= Ruediger Heining =

German economist and agricultural scientist

Ruediger Heining (born 1968 in Bielefeld, West Germany) is a German economist and agricultural scientist. He is regarded as an expert on vocational education and development in South-West Europe and the Caucasus. From 2017 to 2022, he served as managing director of DEULA Baden-Württemberg in Kirchheim unter Teck and as vice-president of the Bundesverband DEULA (German Training Centre for Agricultural Engineering).

Since October 2022, Heining has been managing director of the "Center for Nursing, Social Professions and Volunteering Non-Profit Society mbH" in Maria Bildhausen, where he is responsible for establishing the Barbara Stamm Academy.

== Life and work ==
From 1993, Heining studied management, agricultural economics, agricultural policy, business management, and marketing at the University of Hohenheim, graduating with a diploma in 1998. He later pursued a master's degree in international agricultural economics under Franz Heidhues and Jürgen Zeddies at the same university. In addition, he completed studies in e-learning systems and in synchronous and asynchronous e-learning software at the University of Hagen, receiving certificates in each program.

From 1998 to 2004, Heining worked as a research assistant, first at the East European Centre of the University of Hohenheim. From 2001, he served as head of the Eastern Europe division at the university's project enterprise, IBH GmbH, where he managed EU-PHARE, EU-TACIS, EU research, and EU Twinning projects. He was also responsible for implementing the Leonardo da Vinci project in Germany, Slovakia, and Romania. Since 2010, he has worked as an expert for the World Bank, contributing to the project "Quality Management and Customer Orientation in Agricultural Administration."

Through various foreign assignments with EU Twinning projects, Heining later worked with the United Nations Development Programme (UNDP) in Georgia, where he served as a diplomat and project manager in establishing a vocational training system. In March 2017, he became managing director of DEULA Baden-Württemberg, and in 2018, vice-president of the federal association DEULA e.V. He is also a member of the supervisory board of the German-Romanian Centre for Specialist Training and Continuing Education in Voiteg, Romania.

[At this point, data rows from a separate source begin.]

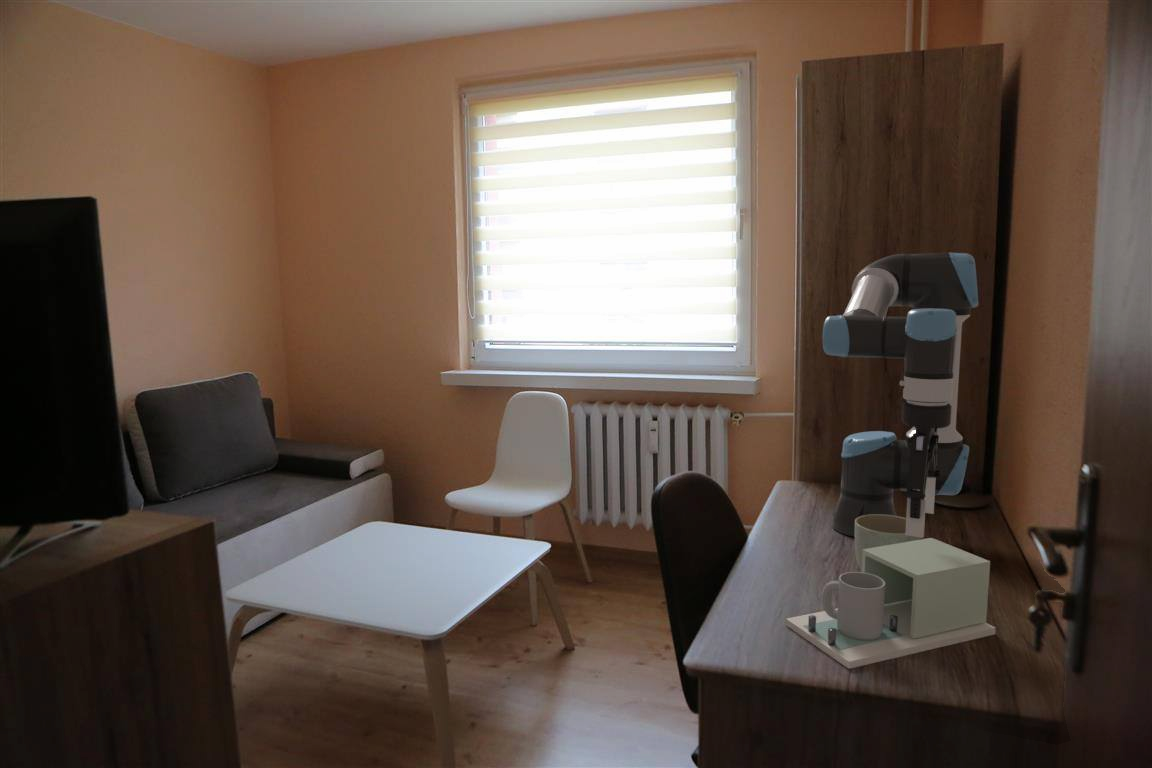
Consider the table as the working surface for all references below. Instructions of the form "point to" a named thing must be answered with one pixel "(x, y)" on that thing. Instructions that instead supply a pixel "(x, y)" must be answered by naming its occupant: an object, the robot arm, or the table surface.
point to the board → (881, 637)
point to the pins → (833, 631)
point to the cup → (857, 604)
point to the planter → (879, 532)
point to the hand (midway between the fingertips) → (920, 523)
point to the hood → (932, 583)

== International engagement ==

- Assignment under the Austrian–German Twinning Project "Strengthening the Political Decision-Making Capacity of the Ministry of Agriculture and Rural Development in Romania", commissioned by the German Federal Ministry of Food, Agriculture and Consumer Protection in cooperation with Agrarmarkt Austria (2006–2009).
- Assignment in Romania for functional assessments of public administration (contract with the World Bank); project leader for the identification and registration of animals in Romania on behalf of the German Federal Ministry of Food, Agriculture and Consumer Protection.
- Assignment with the German Twinning Project "Strengthening of Initial Vocational Training in the Area of Agriculture in the Republic of Azerbaijan", on behalf of the German Federal Ministry of Food, Agriculture and Consumer Protection.
- Assignment in Cyprus for functional assessments of agricultural public administration (contract with the World Bank). Also involved in the implementation of a strategic planning system in the Romanian government, with a focus on the Ministry of Agriculture and Rural Development (contract with the World Bank).
- Assignment as project manager of the United Nations Development Programme in Georgia, responsible for the project "Modernisation of the Vocational Training and Education Systems in Connection with Agriculture in Georgia".

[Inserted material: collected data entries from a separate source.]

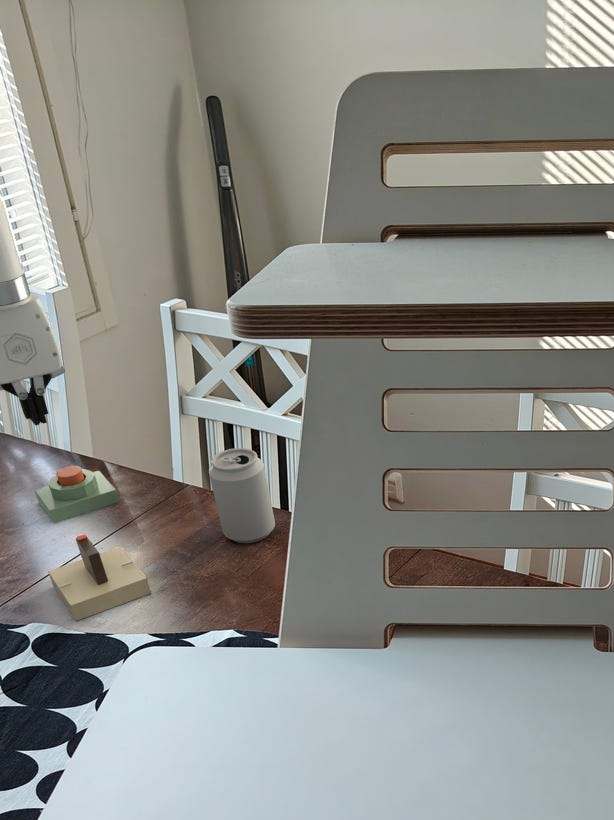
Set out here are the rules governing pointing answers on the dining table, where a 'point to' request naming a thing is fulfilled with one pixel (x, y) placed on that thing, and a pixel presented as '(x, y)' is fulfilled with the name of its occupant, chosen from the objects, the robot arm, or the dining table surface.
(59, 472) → the button
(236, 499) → the can
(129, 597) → the plate
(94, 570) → the thumbturn
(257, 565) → the dining table surface
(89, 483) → the button base
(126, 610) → the dining table surface
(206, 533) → the dining table surface
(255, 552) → the dining table surface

== Publications (selection) ==

- Heining, R. (1999). The setting up of partnership: Summary of the results of Working Group 3 of the conference "Cooperatives as Entrepreneurs in Europe in the Year 2000" (Bologna, 30 November – 1 December 1999). Conference transcript. European Commission, DG XXIII.
- Heining, R., & Bara, S. (1999). "Agriculture – An important economic sector for Romania: Analysis and possible development." South-East Europe Review, 2(3), 95–110. Baden-Baden.
- Heining, R., Otiman, P., & Heidhues, F. (2000). "Experiences from institution sequencing and timing in Romania's rural financial sector." In: Managing Tomorrow's Agriculture: Incentives, Institutions, Infrastructure and Innovations. Proceedings of the IAAE Conference, Mini-Symposium "Institution Sequencing and Timing in Transition Economies", Berlin.
- Heining, R., & Böttcher, D. (2000). "Agricultural producer associations and their role in the development of Romanian rural areas within EU integration." In: Lucrări Ştiinţifice, Management Agricol, Vol. II. Timișoara: Editura Agroprint.
- Buchenrieder, G., Heining, R., & Heidhues, F. (2001). Development of rural finance markets for smallholder farmers in Romania – Concept for rural finance market development in transforming economies. Stuttgart: Grauer Verlag.